▶ Permintaan Kerja A
Menurut teks tentang keputusan suku bunga Bank Indonesia, berapa besar suku bunga lending facility yang ditetapkan?
▶ Permintaan Kerja B
Lanjutkan teks tentang keputusan suku bunga Bank Indonesia mulai dari kalimat terakhir yang ditampilkan.

▶ Teks Kajian
┄┄┄┄┄┄┄┄┄┄
Bank Indonesia (BI) menahan suku bunga acuan BI 7-Day Reverse Repo Rate (BI7DRR) di level 6%. Keputusan ini diambil setelah menggelar rapat dewan gubernur (RDG) pada 15-16 Oktober 2024.
Sejurus itu, suku bunga deposit facility tetap sebesar 5,25% dan suku bunga lending facility sebesar 6,75%.
BI menyebut, keputusan ini konsisten dengan arah kebijakan moneter untuk memastikan tetap terkendalinya inflasi dalam sasaran 2,5±1% pada 2024 dan 2025, serta mendukung pertumbuhan ekonomi yang berkelanjutan.
BI menambahkan, fokus kebijakan moneter jangka pendek pada stabilitas nilai tukar rupiah karena meningkatnya ketidakpastian pasar keuangan global.
"Ke depan, Bank Indonesia terus mencermati ruang penurunan suku bunga kebijakan dengan tetap memperhatikan prospek inflasi, nilai tukar rupiah, dan pertumbuhan ekonomi," tulis BI dalam rilisnya, Rabu (16/10/2024).
BI merincikan, inflasi Indeks Harga Konsumen (IHK) pada September 2024 menurun dan terjaga dalam kisaran sasaran 2,5±1%. Inflasi IHK tercatat rendah di seluruh komponen sehingga mencapai 1,84% (yoy) pada September 2024. Inflasi inti tercatat sebesar 2,09% (yoy), sementara inflasi volatile food (VF) terus menurun menjadi 1,43% (yoy).
┄┄┄┄┄┄┄┄┄┄
▶ Cuplikan Baris
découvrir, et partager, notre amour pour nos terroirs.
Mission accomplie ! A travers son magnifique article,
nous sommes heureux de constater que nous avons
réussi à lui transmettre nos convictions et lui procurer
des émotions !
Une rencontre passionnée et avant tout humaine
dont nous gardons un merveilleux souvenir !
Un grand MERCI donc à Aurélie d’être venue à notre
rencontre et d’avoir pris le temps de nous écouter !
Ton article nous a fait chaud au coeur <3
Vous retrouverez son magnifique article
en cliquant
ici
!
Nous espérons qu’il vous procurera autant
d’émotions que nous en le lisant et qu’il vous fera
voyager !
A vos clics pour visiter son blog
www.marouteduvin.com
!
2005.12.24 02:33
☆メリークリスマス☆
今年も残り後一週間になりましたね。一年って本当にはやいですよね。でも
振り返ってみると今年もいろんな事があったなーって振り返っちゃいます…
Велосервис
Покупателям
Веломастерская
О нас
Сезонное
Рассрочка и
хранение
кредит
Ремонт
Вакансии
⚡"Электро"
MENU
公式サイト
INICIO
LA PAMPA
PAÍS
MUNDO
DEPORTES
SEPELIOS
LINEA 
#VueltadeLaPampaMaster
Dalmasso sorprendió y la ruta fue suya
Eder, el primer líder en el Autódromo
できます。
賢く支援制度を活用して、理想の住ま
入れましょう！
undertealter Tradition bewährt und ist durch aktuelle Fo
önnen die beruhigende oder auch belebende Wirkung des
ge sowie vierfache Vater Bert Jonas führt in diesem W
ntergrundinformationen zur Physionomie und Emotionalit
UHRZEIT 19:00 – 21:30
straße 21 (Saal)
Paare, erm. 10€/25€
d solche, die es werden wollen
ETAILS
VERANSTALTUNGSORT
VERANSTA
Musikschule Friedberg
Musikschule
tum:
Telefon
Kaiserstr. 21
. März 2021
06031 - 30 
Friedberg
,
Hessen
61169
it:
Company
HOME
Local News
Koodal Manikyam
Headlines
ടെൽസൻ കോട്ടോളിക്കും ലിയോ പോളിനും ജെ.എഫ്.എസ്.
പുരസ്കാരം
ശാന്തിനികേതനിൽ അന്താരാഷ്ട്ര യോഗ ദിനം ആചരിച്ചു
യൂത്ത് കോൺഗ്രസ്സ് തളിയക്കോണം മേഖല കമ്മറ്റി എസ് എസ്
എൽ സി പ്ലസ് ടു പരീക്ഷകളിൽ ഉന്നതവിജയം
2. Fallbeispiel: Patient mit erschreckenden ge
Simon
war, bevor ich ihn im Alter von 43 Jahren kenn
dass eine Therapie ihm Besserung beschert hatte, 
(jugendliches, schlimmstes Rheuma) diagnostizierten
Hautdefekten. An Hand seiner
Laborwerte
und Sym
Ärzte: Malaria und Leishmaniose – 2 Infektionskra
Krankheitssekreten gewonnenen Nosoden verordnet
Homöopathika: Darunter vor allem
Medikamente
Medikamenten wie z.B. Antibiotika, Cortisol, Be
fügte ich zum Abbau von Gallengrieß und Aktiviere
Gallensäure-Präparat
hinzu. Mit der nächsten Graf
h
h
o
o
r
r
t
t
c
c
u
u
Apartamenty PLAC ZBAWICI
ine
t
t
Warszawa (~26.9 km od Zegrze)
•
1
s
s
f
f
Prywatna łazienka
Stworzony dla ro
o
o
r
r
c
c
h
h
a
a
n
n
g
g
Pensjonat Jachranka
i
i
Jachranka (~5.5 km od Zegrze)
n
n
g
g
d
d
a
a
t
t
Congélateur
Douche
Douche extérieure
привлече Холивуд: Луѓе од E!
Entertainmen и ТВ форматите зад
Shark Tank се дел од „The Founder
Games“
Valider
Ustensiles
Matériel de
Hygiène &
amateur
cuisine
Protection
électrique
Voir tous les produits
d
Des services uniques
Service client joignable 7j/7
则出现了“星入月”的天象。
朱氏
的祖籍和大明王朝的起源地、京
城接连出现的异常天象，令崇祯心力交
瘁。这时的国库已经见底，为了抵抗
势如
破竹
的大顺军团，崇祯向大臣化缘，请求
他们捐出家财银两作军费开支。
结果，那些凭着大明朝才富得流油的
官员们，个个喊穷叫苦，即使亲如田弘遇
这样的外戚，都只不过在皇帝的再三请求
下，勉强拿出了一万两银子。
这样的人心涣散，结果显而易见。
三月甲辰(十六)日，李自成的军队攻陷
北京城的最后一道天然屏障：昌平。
┄┄┄┄┄┄┄┄┄┄
▶ Jawaban Tugas A
Suku bunga lending facility ditetapkan sebesar 6,75%.

▶ Jawaban Tugas B
Sementara itu, nilai tukar Rupiah hingga 15 Oktober 2024 melemah sebesar 2,82% (ptp) dari bulan sebelumnya. Pelemahan nilai tukar tersebut terutama dipengaruhi oleh peningkatan ketidakpastian global akibat eskalasi ketegangan geopolitik di Timur Tengah.
BI juga menjelaskan, ekonomi Indonesia tetap tumbuh baik dan perlu terus didorong agar lebih tinggi. Pertumbuhan ekonomi triwulan III 2024 didukung oleh permintaan domestik.
BI melihat ketidakpastian pasar keuangan global kembali meningkat, di tengah konvergensi kebijakan moneter negara maju.
"Ketegangan geopolitik di Timur Tengah telah mendorong meningkatnya ketidakpastian pasar keuangan global," tulis BI.
Di bidang ekonomi, kata BI, pertumbuhan dunia pada 2024 diprakirakan tumbuh sebesar 3,2% dengan kecenderungan yang melambat. Inflasi global dalam tren penurunan sehingga mendorong konvergensi pelonggaran kebijakan moneter, khususnya di negara maju.
Di Amerika Serikat (AS), rilis tingkat pengangguran terkini menunjukkan perbaikan di tengah prospek inflasi yang lebih rendah sehingga mendorong ekspektasi pelaku pasar terhadap penurunan Fed Funds Rate (FFR) yang lebih rendah dari prakiraan semula. Hal tersebut menyebabkan kenaikan yield US Treasury tenor 2 dan 10 tahun dan indeks dolar AS (DXY).
"Ke depan, tren penurunan suku bunga kebijakan negara maju, khususnya AS diprakirakan tetap berlanjut, meskipun dinamika ketegangan geopolitik perlu terus dicermati," kata BI.
(Baca juga: BI Pangkas Suku Bunga Acuan Menjadi 6% pada September 2024)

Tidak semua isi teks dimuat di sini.